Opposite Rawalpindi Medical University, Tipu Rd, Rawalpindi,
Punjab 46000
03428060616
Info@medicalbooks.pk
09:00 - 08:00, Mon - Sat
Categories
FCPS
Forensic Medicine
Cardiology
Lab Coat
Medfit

----------

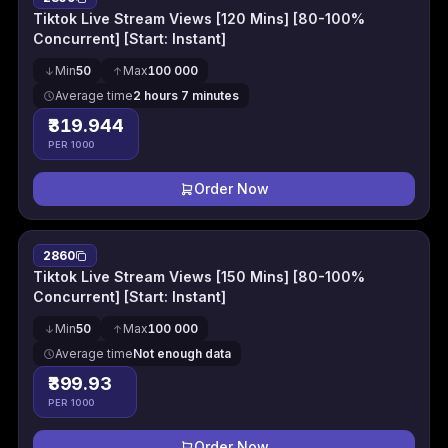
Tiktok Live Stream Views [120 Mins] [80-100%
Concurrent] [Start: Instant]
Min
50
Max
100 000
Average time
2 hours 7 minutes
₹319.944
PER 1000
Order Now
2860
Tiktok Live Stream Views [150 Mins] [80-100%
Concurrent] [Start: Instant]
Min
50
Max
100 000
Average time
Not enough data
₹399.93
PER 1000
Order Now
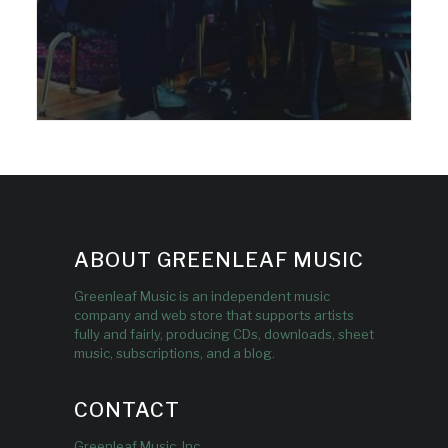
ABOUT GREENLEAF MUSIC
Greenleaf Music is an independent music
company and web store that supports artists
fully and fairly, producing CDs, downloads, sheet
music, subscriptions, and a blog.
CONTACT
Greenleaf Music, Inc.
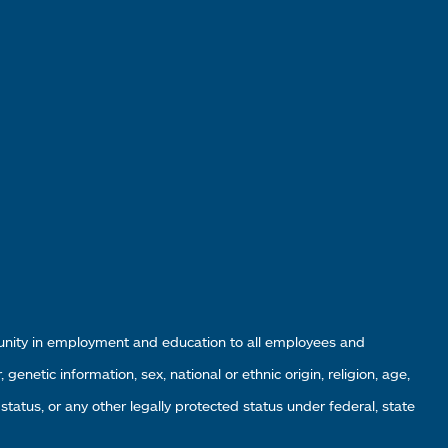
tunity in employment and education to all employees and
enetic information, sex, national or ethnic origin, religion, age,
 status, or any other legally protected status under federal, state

----------

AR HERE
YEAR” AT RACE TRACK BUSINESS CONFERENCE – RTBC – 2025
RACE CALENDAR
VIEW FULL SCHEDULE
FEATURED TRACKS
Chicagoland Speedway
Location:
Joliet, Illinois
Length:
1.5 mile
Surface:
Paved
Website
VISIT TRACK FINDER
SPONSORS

----------

Above are some entries; copy exactly the lines from the line with "Greenleaf Music is an independent music" through the line with "status, or any", both included, but none of the pictures.

Greenleaf Music is an independent music
company and web store that supports artists
fully and fairly, producing CDs, downloads, sheet
music, subscriptions, and a blog.
CONTACT
Greenleaf Music, Inc.
tunity in employment and education to all employees and
enetic information, sex, national or ethnic origin, religion, age,
 status, or any other legally protected status under federal, state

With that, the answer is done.